**What the task asks:** Can you reproduce, word for word, the data below from the line holding "state / province: Cortés" through the final line, inclusive?
---- Source material
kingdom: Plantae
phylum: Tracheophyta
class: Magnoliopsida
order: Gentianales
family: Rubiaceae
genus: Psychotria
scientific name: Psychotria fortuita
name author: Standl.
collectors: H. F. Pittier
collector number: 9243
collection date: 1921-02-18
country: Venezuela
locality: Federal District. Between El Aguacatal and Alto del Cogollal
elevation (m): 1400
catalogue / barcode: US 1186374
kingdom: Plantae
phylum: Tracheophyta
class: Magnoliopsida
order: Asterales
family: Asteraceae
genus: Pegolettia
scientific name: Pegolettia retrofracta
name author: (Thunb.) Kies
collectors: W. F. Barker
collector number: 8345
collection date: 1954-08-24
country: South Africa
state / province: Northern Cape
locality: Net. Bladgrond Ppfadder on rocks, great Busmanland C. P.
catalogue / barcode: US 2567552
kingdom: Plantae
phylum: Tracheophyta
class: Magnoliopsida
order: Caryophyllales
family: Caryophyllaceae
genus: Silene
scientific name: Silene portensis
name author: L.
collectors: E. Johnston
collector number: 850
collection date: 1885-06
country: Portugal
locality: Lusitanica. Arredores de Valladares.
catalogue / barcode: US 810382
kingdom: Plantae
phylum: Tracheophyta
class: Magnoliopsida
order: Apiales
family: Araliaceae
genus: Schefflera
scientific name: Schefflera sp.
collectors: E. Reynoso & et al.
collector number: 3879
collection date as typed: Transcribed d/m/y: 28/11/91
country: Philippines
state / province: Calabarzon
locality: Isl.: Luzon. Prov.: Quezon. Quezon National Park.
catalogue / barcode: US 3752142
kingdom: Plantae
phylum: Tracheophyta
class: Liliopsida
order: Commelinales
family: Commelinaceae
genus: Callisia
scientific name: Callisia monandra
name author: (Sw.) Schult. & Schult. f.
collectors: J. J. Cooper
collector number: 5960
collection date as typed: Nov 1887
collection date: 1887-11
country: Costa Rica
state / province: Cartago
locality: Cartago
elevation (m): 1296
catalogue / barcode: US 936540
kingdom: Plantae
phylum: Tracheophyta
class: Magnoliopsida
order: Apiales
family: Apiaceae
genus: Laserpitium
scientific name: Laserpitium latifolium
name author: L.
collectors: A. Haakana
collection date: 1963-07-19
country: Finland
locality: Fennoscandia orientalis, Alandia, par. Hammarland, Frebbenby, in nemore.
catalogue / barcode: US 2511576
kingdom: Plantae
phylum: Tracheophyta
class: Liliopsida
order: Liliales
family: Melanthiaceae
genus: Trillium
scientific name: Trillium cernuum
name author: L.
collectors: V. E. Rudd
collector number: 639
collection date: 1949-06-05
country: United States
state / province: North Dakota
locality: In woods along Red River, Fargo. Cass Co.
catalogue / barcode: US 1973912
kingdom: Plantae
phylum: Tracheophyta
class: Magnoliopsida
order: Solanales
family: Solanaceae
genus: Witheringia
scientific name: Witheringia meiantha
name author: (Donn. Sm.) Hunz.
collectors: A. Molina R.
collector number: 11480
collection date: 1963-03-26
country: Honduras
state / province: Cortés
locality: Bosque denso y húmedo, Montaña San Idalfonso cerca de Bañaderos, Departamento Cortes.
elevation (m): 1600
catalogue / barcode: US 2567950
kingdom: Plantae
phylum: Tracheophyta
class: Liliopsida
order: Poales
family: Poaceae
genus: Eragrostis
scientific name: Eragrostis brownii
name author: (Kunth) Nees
--------
**Answer to this problem:**
state / province: Cortés
locality: Bosque denso y húmedo, Montaña San Idalfonso cerca de Bañaderos, Departamento Cortes.
elevation (m): 1600
catalogue / barcode: US 2567950
kingdom: Plantae
phylum: Tracheophyta
class: Liliopsida
order: Poales
family: Poaceae
genus: Eragrostis
scientific name: Eragrostis brownii
name author: (Kunth) Nees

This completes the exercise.